Once while dining alone at the famed Café de Flore, I ordered an omelet and as the waiter walked away I shouted, “Et une carafe d’eau s’il vous plait!” Moments later, he returned with a large pitcher of complimentary tap water. The Scandinavians seated next to me turned and asked, “Excuse me, but how did you get that?”
Note: ‘d’eau’ is pronounced just like ‘dough’.
3. A lightly baked baguette (Une baguette pas trop cuite, s’il vous plaît)
If you are like me, you will often be seen ordering at boulangerie several times a day. And ingesting a scary amount of carbohydrates.

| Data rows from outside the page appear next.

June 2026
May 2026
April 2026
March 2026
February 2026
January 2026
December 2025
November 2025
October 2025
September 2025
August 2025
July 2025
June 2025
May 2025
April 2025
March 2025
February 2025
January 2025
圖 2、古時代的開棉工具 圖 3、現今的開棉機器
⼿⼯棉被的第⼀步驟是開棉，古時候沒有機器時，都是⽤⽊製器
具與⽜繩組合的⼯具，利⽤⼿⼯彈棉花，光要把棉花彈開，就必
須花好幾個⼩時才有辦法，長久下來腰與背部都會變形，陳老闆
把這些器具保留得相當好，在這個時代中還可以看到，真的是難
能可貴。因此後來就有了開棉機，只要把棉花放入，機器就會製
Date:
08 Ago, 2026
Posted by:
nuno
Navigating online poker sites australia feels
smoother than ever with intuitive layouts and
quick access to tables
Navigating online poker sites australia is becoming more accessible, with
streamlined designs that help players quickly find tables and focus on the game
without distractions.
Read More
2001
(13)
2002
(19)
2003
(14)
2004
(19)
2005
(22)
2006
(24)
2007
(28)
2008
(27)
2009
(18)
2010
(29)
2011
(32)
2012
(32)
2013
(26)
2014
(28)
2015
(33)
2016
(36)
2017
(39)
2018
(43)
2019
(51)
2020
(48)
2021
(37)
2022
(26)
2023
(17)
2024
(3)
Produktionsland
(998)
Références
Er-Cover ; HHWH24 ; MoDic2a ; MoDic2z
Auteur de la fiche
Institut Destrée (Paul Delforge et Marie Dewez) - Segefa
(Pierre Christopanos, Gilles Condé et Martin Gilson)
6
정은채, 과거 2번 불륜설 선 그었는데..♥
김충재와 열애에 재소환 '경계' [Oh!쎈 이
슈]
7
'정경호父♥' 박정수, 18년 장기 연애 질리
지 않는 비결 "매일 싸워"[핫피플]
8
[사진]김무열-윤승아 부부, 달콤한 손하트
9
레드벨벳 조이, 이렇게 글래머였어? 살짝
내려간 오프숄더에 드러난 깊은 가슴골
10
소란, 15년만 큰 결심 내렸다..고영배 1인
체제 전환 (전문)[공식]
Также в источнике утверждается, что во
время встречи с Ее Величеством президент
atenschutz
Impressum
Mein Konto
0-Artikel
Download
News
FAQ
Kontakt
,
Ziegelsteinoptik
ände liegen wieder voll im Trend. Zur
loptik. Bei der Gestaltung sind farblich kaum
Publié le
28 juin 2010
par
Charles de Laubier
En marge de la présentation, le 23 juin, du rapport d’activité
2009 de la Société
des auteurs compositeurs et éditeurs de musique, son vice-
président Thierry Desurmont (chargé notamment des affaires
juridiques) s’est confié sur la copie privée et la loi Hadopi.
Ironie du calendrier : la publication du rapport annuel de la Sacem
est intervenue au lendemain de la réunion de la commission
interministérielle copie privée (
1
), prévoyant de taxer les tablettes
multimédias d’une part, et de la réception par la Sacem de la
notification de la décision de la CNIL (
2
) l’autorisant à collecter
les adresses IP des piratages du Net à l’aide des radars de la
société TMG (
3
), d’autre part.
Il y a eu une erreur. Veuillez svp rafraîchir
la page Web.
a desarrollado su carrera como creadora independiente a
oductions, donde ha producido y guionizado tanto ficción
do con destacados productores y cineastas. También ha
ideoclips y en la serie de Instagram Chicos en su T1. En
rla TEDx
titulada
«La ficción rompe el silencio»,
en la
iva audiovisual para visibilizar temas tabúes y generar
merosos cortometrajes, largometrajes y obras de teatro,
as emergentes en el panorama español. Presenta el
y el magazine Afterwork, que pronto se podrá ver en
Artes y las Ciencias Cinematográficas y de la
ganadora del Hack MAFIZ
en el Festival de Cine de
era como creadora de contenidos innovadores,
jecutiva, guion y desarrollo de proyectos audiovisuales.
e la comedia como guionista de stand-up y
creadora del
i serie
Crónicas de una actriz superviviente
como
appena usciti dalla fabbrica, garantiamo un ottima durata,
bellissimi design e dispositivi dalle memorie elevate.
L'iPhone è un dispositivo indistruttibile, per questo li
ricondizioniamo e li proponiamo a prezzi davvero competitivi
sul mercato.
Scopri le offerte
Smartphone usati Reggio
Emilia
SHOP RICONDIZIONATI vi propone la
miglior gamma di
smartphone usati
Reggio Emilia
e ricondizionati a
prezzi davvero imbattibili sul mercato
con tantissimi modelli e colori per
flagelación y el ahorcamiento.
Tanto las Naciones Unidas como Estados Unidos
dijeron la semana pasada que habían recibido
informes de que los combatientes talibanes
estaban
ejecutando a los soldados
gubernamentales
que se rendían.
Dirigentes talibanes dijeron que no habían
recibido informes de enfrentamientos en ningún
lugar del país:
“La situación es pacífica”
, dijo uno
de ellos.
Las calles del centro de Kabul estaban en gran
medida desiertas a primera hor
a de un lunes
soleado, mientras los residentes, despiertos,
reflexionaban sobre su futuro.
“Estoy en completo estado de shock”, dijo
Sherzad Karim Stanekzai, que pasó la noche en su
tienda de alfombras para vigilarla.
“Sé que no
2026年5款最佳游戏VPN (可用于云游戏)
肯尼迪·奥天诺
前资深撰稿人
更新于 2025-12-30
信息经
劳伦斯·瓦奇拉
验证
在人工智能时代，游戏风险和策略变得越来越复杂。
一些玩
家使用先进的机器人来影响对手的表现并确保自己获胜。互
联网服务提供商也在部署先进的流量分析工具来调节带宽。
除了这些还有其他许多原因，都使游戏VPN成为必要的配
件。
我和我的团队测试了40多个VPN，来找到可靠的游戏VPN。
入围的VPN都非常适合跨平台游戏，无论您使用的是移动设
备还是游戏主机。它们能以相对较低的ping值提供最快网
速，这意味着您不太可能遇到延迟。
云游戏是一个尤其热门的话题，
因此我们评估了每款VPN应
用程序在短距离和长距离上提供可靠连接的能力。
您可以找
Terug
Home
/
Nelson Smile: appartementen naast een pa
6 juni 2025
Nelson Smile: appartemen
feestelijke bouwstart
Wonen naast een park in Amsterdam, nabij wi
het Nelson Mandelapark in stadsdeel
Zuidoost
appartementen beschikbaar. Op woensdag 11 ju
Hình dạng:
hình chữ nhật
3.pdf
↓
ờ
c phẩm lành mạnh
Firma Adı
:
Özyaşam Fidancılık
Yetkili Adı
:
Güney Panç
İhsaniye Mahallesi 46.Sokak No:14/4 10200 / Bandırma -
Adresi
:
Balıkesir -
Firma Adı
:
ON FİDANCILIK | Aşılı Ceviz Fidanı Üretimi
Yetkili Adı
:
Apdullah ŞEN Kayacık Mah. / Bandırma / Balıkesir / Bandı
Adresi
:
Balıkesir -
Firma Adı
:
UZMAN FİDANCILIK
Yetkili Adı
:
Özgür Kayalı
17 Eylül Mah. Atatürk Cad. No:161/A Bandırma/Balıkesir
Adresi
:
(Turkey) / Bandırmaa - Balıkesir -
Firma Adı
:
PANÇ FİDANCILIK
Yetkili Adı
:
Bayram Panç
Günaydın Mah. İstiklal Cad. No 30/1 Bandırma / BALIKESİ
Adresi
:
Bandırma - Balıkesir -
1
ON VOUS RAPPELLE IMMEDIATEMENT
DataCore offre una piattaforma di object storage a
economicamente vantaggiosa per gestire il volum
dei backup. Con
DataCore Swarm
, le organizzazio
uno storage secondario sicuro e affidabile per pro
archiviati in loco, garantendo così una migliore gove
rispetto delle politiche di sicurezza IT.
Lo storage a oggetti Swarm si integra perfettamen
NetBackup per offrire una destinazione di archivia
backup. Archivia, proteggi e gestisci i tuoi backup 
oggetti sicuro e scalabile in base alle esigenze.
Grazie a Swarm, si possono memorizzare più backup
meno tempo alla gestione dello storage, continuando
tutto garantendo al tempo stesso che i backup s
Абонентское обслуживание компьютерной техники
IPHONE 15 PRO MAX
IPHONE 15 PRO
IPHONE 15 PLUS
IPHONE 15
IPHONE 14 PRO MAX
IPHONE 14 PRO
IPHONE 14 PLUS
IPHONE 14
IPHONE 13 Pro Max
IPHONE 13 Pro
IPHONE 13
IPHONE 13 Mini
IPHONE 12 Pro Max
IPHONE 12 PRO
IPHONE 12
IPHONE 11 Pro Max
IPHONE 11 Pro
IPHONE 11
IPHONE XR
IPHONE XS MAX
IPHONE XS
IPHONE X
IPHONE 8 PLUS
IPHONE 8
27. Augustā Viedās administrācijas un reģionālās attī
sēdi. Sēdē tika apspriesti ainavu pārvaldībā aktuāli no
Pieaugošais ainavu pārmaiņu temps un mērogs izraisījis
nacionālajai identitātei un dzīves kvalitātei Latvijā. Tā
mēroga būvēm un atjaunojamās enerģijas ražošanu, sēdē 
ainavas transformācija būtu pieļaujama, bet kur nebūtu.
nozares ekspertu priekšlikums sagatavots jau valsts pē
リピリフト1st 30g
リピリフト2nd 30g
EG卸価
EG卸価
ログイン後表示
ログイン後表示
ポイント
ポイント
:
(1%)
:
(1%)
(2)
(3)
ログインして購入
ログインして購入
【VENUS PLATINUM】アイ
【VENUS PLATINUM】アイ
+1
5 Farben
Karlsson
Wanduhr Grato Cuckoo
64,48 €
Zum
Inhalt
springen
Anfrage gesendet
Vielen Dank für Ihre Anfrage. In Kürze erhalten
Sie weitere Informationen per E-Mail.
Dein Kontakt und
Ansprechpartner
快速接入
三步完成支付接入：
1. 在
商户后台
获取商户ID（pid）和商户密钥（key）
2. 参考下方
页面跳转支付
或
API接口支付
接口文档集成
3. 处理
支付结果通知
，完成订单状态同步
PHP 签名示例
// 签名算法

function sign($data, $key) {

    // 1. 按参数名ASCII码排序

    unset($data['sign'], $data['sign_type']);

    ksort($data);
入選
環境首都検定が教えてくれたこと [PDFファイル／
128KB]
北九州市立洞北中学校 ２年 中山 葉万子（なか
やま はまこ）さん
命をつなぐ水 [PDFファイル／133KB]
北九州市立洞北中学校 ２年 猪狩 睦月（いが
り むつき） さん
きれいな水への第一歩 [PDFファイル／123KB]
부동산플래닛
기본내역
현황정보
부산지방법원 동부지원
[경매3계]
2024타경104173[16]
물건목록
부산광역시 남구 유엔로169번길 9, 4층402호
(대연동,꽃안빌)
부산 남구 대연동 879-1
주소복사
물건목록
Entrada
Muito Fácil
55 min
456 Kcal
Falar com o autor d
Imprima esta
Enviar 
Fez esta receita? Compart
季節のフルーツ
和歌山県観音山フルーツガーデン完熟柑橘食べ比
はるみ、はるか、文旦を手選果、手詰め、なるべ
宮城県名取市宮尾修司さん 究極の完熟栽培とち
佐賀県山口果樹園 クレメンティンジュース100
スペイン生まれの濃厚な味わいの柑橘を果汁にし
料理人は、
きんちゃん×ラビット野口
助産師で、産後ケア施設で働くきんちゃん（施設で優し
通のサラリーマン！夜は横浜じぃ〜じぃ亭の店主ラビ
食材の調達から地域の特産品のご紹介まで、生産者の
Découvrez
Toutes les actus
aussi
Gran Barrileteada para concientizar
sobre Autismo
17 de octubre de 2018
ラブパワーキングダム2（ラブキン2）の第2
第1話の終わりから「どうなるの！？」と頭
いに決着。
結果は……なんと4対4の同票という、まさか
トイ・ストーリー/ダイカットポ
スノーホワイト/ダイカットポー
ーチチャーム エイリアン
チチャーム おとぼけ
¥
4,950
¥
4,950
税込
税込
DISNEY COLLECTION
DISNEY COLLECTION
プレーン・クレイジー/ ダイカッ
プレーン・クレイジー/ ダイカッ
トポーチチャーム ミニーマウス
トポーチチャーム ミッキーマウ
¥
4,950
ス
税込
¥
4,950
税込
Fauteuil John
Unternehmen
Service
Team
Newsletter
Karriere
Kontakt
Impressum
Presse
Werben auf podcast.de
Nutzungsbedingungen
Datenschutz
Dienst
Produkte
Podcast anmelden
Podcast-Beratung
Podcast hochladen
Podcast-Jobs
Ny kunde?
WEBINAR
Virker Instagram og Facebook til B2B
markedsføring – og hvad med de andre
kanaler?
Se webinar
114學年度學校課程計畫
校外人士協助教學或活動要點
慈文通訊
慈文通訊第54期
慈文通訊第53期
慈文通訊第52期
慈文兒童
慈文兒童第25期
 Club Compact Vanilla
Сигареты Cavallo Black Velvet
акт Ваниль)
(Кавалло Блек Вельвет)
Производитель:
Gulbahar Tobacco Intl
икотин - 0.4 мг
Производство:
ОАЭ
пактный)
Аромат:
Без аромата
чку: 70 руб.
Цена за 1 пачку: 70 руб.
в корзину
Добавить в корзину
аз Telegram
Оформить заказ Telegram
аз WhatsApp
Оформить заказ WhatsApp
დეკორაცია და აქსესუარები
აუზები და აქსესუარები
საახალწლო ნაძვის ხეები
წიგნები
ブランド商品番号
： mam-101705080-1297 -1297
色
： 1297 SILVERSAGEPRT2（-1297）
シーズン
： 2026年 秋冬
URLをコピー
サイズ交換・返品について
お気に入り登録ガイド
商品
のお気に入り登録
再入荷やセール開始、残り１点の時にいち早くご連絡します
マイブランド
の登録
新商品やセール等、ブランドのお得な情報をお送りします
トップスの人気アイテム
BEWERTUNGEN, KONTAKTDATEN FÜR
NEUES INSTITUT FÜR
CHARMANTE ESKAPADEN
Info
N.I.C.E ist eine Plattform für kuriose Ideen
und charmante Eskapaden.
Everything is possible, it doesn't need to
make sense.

While there is some debate on whether baguettes are better cuite (well-done, if you will) and pas trop cuite (softer), it has seemed that most French people under 70 years old are ordered their baguettes ‘pas trop cuite’ these days. So if you aren’t a senior citizen I would follow suit.
4. I’ll have… (Je prends…)
‘Je prends’ translates to ‘I’ll have.’ Instead of looking like a witless buffoon (cough, me) you can casually say, ‘Je prends le _______ ( insert dish name here),’ while gliding your finger down the menu.
5. Do you speak English? (Parlez-vous anglais ?)
This one’s a bit self-explanatory, but it’s polite to ask others if they speak English before unleashing a barrage of rapid-fire anglais. Most Parisians, especially the younger ones, speak English quite well, but it’s still a good idea to ask.